## Job:
A word-for-word copy of the listing is needed. Retype it in full.

## Information:
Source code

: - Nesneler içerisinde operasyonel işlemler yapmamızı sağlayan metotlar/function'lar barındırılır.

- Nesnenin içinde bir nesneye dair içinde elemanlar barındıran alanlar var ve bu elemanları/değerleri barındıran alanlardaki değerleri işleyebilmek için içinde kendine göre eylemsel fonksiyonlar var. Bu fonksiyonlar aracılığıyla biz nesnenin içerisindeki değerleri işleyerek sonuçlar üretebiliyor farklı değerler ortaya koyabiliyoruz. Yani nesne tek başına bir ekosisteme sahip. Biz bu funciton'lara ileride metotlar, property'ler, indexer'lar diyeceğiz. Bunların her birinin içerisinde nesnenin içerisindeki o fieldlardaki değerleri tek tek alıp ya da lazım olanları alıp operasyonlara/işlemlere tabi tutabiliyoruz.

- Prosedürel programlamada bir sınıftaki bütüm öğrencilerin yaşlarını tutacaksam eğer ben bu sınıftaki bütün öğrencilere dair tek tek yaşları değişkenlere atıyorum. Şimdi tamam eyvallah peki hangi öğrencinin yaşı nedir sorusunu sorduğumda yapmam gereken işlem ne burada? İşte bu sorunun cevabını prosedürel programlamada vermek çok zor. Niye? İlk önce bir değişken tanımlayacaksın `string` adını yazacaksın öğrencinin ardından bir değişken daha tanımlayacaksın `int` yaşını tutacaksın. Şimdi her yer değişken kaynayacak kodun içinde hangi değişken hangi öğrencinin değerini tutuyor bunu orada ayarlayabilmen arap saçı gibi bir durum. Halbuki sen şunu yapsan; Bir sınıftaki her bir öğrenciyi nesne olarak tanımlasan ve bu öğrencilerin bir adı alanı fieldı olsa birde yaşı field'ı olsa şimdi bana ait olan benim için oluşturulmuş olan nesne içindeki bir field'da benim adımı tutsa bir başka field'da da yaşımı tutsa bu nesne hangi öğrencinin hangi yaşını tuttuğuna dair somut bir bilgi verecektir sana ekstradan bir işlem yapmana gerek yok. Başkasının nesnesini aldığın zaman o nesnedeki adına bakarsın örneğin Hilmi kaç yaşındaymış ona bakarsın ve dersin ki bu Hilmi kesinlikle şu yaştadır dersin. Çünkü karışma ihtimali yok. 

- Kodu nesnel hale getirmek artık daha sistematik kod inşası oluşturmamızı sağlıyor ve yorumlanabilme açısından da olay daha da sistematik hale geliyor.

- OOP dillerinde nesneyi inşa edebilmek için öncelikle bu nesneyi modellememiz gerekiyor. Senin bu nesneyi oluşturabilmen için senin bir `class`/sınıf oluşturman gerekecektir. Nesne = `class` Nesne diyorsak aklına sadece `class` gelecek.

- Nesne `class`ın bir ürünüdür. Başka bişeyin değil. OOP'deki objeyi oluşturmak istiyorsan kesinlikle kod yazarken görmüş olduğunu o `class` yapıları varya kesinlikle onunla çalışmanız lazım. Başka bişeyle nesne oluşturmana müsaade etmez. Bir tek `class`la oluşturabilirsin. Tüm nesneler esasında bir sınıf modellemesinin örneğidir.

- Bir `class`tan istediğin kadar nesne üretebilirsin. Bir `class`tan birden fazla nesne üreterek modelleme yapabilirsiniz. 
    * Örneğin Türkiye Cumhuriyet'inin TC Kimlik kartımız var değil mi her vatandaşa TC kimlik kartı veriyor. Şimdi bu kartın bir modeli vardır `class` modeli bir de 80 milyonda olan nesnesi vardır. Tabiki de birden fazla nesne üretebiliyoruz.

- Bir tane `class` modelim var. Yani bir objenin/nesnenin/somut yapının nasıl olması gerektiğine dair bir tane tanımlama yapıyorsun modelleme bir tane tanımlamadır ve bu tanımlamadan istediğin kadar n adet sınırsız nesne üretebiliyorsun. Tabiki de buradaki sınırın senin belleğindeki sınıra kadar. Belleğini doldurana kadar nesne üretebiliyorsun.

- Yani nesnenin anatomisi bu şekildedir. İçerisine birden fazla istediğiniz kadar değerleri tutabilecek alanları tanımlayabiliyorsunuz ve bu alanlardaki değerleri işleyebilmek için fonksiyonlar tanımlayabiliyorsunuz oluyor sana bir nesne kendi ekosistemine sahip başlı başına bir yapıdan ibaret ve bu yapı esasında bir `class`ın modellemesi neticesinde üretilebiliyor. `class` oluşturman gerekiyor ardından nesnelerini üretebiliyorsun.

## Response to the task:
Source code

: - Nesneler içerisinde operasyonel işlemler yapmamızı sağlayan metotlar/function'lar barındırılır.

- Nesnenin içinde bir nesneye dair içinde elemanlar barındıran alanlar var ve bu elemanları/değerleri barındıran alanlardaki değerleri işleyebilmek için içinde kendine göre eylemsel fonksiyonlar var. Bu fonksiyonlar aracılığıyla biz nesnenin içerisindeki değerleri işleyerek sonuçlar üretebiliyor farklı değerler ortaya koyabiliyoruz. Yani nesne tek başına bir ekosisteme sahip. Biz bu funciton'lara ileride metotlar, property'ler, indexer'lar diyeceğiz. Bunların her birinin içerisinde nesnenin içerisindeki o fieldlardaki değerleri tek tek alıp ya da lazım olanları alıp operasyonlara/işlemlere tabi tutabiliyoruz.

- Prosedürel programlamada bir sınıftaki bütüm öğrencilerin yaşlarını tutacaksam eğer ben bu sınıftaki bütün öğrencilere dair tek tek yaşları değişkenlere atıyorum. Şimdi tamam eyvallah peki hangi öğrencinin yaşı nedir sorusunu sorduğumda yapmam gereken işlem ne burada? İşte bu sorunun cevabını prosedürel programlamada vermek çok zor. Niye? İlk önce bir değişken tanımlayacaksın `string` adını yazacaksın öğrencinin ardından bir değişken daha tanımlayacaksın `int` yaşını tutacaksın. Şimdi her yer değişken kaynayacak kodun içinde hangi değişken hangi öğrencinin değerini tutuyor bunu orada ayarlayabilmen arap saçı gibi bir durum. Halbuki sen şunu yapsan; Bir sınıftaki her bir öğrenciyi nesne olarak tanımlasan ve bu öğrencilerin bir adı alanı fieldı olsa birde yaşı field'ı olsa şimdi bana ait olan benim için oluşturulmuş olan nesne içindeki bir field'da benim adımı tutsa bir başka field'da da yaşımı tutsa bu nesne hangi öğrencinin hangi yaşını tuttuğuna dair somut bir bilgi verecektir sana ekstradan bir işlem yapmana gerek yok. Başkasının nesnesini aldığın zaman o nesnedeki adına bakarsın örneğin Hilmi kaç yaşındaymış ona bakarsın ve dersin ki bu Hilmi kesinlikle şu yaştadır dersin. Çünkü karışma ihtimali yok. 

- Kodu nesnel hale getirmek artık daha sistematik kod inşası oluşturmamızı sağlıyor ve yorumlanabilme açısından da olay daha da sistematik hale geliyor.

- OOP dillerinde nesneyi inşa edebilmek için öncelikle bu nesneyi modellememiz gerekiyor. Senin bu nesneyi oluşturabilmen için senin bir `class`/sınıf oluşturman gerekecektir. Nesne = `class` Nesne diyorsak aklına sadece `class` gelecek.

- Nesne `class`ın bir ürünüdür. Başka bişeyin değil. OOP'deki objeyi oluşturmak istiyorsan kesinlikle kod yazarken görmüş olduğunu o `class` yapıları varya kesinlikle onunla çalışmanız lazım. Başka bişeyle nesne oluşturmana müsaade etmez. Bir tek `class`la oluşturabilirsin. Tüm nesneler esasında bir sınıf modellemesinin örneğidir.

- Bir `class`tan istediğin kadar nesne üretebilirsin. Bir `class`tan birden fazla nesne üreterek modelleme yapabilirsiniz. 
    * Örneğin Türkiye Cumhuriyet'inin TC Kimlik kartımız var değil mi her vatandaşa TC kimlik kartı veriyor. Şimdi bu kartın bir modeli vardır `class` modeli bir de 80 milyonda olan nesnesi vardır. Tabiki de birden fazla nesne üretebiliyoruz.

- Bir tane `class` modelim var. Yani bir objenin/nesnenin/somut yapının nasıl olması gerektiğine dair bir tane tanımlama yapıyorsun modelleme bir tane tanımlamadır ve bu tanımlamadan istediğin kadar n adet sınırsız nesne üretebiliyorsun. Tabiki de buradaki sınırın senin belleğindeki sınıra kadar. Belleğini doldurana kadar nesne üretebiliyorsun.

- Yani nesnenin anatomisi bu şekildedir. İçerisine birden fazla istediğiniz kadar değerleri tutabilecek alanları tanımlayabiliyorsunuz ve bu alanlardaki değerleri işleyebilmek için fonksiyonlar tanımlayabiliyorsunuz oluyor sana bir nesne kendi ekosistemine sahip başlı başına bir yapıdan ibaret ve bu yapı esasında bir `class`ın modellemesi neticesinde üretilebiliyor. `class` oluşturman gerekiyor ardından nesnelerini üretebiliyorsun.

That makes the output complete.